Ron Pulliam took this photo Nov. 28, approximately one mile west of the Coronado National Monument in the San Rafael Valley. He wrote that “Janice and I took a drive to the San Raphael Valley yesterday to escape COVID confinement and look for signs of border wall construction. We drove on the border patrol access road, never more than 100′ from the border, from Lochiel to the Coronado Monument. All was well for almost 20 miles, only a barbed wire fence and a 2′-3′ vehicle barrier, no signs of new wall construction. Then, starting about one mile west of Coronado monument, it looked like they were getting ready to invade Normandy Beach… A huge construction site with massive earthmovers and oversized trucks of all sorts, lined up and facing West, ready for an immediate assault on the valley. 
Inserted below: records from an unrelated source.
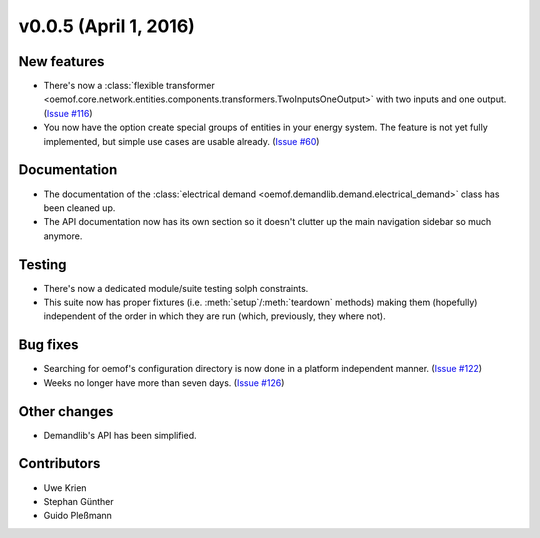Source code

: v0.0.5 (April 1, 2016)
++++++++++++++++++++++++++

New features
############

* There's now a :class:`flexible transformer
  <oemof.core.network.entities.components.transformers.TwoInputsOneOutput>`
  with two inputs and one output.
  (`Issue #116 <https://github.com/oemof/oemof_base/issues/116>`_)
* You now have the option create special groups of entities in your energy
  system. The feature is not yet fully implemented, but simple use cases are
  usable already. (`Issue #60 <https://github.com/oemof/oemof_base/issues/60>`_)

Documentation
#############

* The documentation of the :class:`electrical demand
  <oemof.demandlib.demand.electrical_demand>` class has been cleaned up.
* The API documentation now has its own section so it
  doesn't clutter up the main
  navigation sidebar so much anymore.

Testing
#######

* There's now a dedicated module/suite testing solph constraints.
* This suite now has proper fixtures (i.e. :meth:`setup`/:meth:`teardown`
  methods) making them (hopefully) independent of the order in which they are
  run (which, previously, they where not).

Bug fixes
#########

* Searching for oemof's configuration directory is now done in a platform
  independent manner.
  (`Issue #122 <https://github.com/oemof/oemof_base/issues/122>`_)
* Weeks no longer have more than seven days.
  (`Issue #126 <https://github.com/oemof/oemof_base/issues/126>`_)


Other changes
#############

* Demandlib's API has been simplified.

Contributors
############

* Uwe Krien
* Stephan Günther
* Guido Pleßmann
“What a travesty – one of the most beautiful and unscarred valleys in the west, stunning grasslands, oak lined canyons, ancient sycamores gracing the creeks and mountains in every direction; the filming site for many movies including Oklahoma (no wonder they filmed it here – nothing in the real Oklahoma could compare); a true biodiversity hotspot and one of the most important wildlife corridors connecting the sky islands of Mexico and the U.S. 

“This stretch of the wall construction, Tucson Project 4 B, is part of a case challenging the legality of the use of DOD dollars to build the wall. The case won at district court and the 9th Circuit stayed the injunction. An oral argument is scheduled for February 22 before the US Supreme Court (Sierra Club v Trump).”